По всему двору стояли сараи. Там хранили разный хлам, держали и живность: кур, уток, гусей, свиней. Мне приходилось ухаживать за нашими свиньями, и каждый раз, убирая и выгуливая очередную Машку или Ваську, я проклинал эту зверюгу. Особенно гадкой была Машка: горбатая, в черно-белых пятнах. Мы тогда все голубей держали, и один раз птенец упал в Машкин загон, и она его сожрала. Видно, понравилось ей, и как только я открывал дверцу, чтобы дать ей размяться, она пулей вылетала и неслась к мусорным ящикам, где ходили куры. Загрызала их, как собака. Резали свиней там же, во дворе. Был штатный резальщик в доме, его звали — и он приходил со своим огромным ножом.

Дом, как я уже говорил, был «бандитским». Из моих ровесников не сидели человека три, не больше. А что вы хотели? Война шла, отцы у всех на фронте, матери на работе (моя, например, сутками работала, они стабилизаторы для мин очищали от ржавчины пескоструйной машинкой, иногда мы с младшей сестренкой Валей там же, на стеллажах со стабилизаторами, и спали), так что за пацанами присматривать было некому. К тому же неистребимый, волчий мальчишеский голод. Вот и тащили все, что можно было. В подвале соседнего с нашим дома был такой «компит» — склад продуктов для моряков. И мы туда через крохотное окошко протискивались. Там стояли бочки с огурцами, с повидлом. Ударишь камнем, клепка разобьется, и ты ешь прямо руками. Нас и через пять недель можно было поймать, потому что и волосы, и одежда — все в повидле.

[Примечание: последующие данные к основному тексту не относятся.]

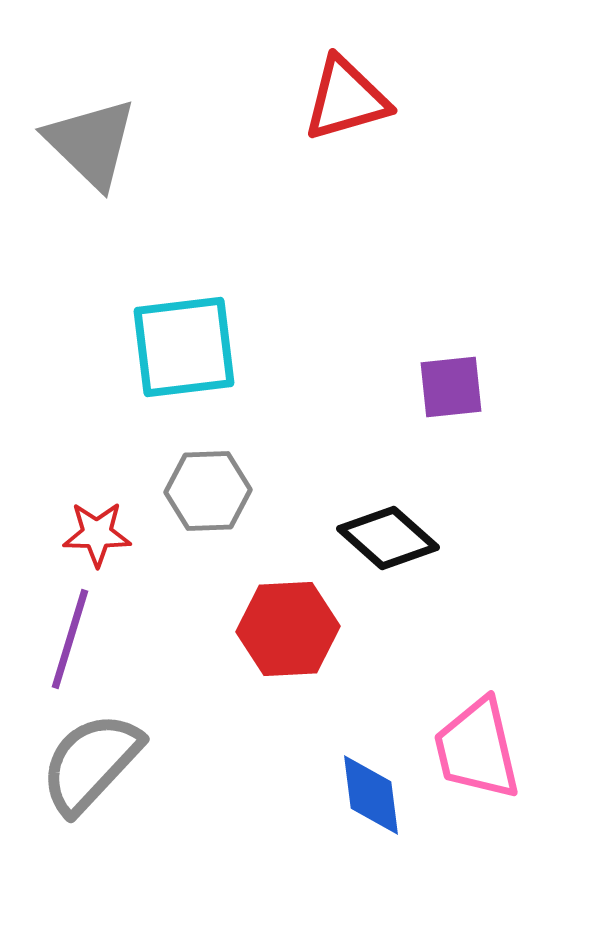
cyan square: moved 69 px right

А как мы таскали зерно из идущего поезда! А рыбу с машин, едущих в порт! Но самым опасным делом была охота на тюленей. Шли на них с длинными палками, метра в три. Тюлени сидели на льдинах, и надо было к ним осторожно подбираться, прыгая с льдины на льдину, стараясь не спугнуть. Иначе часовой их хрюкнет, и все они нырнут. Так вот, подбираешься к ним и бьешь этой палкой. Надо по носу попасть, по голове, по туловищу — бесполезно, сила мальчишечья не та. Затем веревку на шею и скачешь по льдинам назад. Прыгнул — подтянул тушу. Потом опять прыгнул, опять подтянул. А палку — под мышкой держишь, если провалишься в воду — она не дает утонуть, длинная же. А на берегу в бочке, прямо как в фильме про нью-йоркских бродяг, горел костер. Вокруг костра грелись, сушили одежду и поджаривали тюленьи лапки. А тушку — на базар, продавать. Деньги — вещь, которая всегда ценится.

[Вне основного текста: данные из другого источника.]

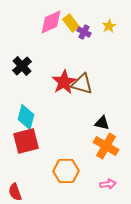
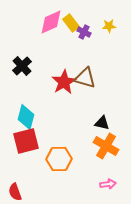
yellow star: rotated 24 degrees clockwise
brown triangle: moved 3 px right, 6 px up
orange hexagon: moved 7 px left, 12 px up
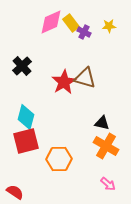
pink arrow: rotated 49 degrees clockwise
red semicircle: rotated 144 degrees clockwise
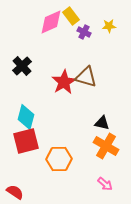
yellow rectangle: moved 7 px up
brown triangle: moved 1 px right, 1 px up
pink arrow: moved 3 px left
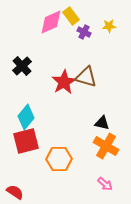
cyan diamond: rotated 25 degrees clockwise
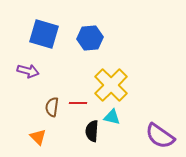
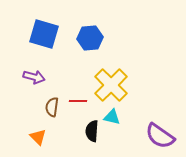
purple arrow: moved 6 px right, 6 px down
red line: moved 2 px up
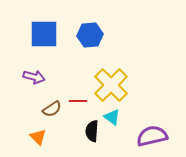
blue square: rotated 16 degrees counterclockwise
blue hexagon: moved 3 px up
brown semicircle: moved 2 px down; rotated 132 degrees counterclockwise
cyan triangle: rotated 24 degrees clockwise
purple semicircle: moved 8 px left; rotated 132 degrees clockwise
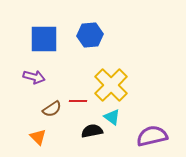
blue square: moved 5 px down
black semicircle: rotated 75 degrees clockwise
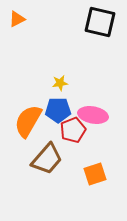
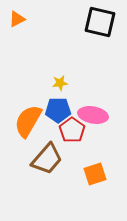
red pentagon: moved 1 px left; rotated 15 degrees counterclockwise
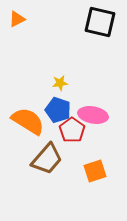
blue pentagon: rotated 20 degrees clockwise
orange semicircle: rotated 92 degrees clockwise
orange square: moved 3 px up
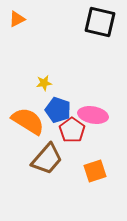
yellow star: moved 16 px left
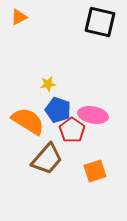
orange triangle: moved 2 px right, 2 px up
yellow star: moved 4 px right, 1 px down
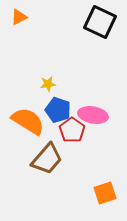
black square: rotated 12 degrees clockwise
orange square: moved 10 px right, 22 px down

На нашей крыше (туда по пожарной лестнице надо было забираться) собирались взрослые ребята, «бандиты», обсуждали свои дела и играли в карты. В секу, буру, в очко. Нас, мелких, конечно, гоняли, но мы умудрялись стащить деньги, которые лежали на кону. Или у персов таскали. Они жили на Краснофлотской и спускались к нам во двор играть в альчики. Вот сидит такой на корточках, а деньги кладет в калоши без задников, под пятку. Но когда наклоняется — деньги тут же кто-то из пацанов «уводит», передает другому и там уже концов не найти. Говорю же — двор был тот еще. Мечта беглеца. Впрочем, как-то так и получилось. С железной дороги мимо нашего дома вели этап на кормежку в тюрьму. И один из заключенных сиганул сверху в наш двор, пропетлял по коридорам, свернул к сараям — и ищи-свищи! Мы его, хоть видели, но не выдали.

Особым шиком у нас были наколки. Я сам сколько раз рисовал эскизы. Рисунок наносился на лист химическим карандашом, потом надо было наслюнявить руку и приложить к ней лист. Ну а затем делалась наколка. Три швейные иглы, связанные вместе ниткой, тушь. Я и себе сделал. Меня на «слабо» взяли. «Че, — сказали, — Пилот (меня так звали из-за бескозырки с надписью «Пилот»), бздишь?» Так что я на кисти левой руки наколол себе розу, правда, сейчас она больше похожа на капусту.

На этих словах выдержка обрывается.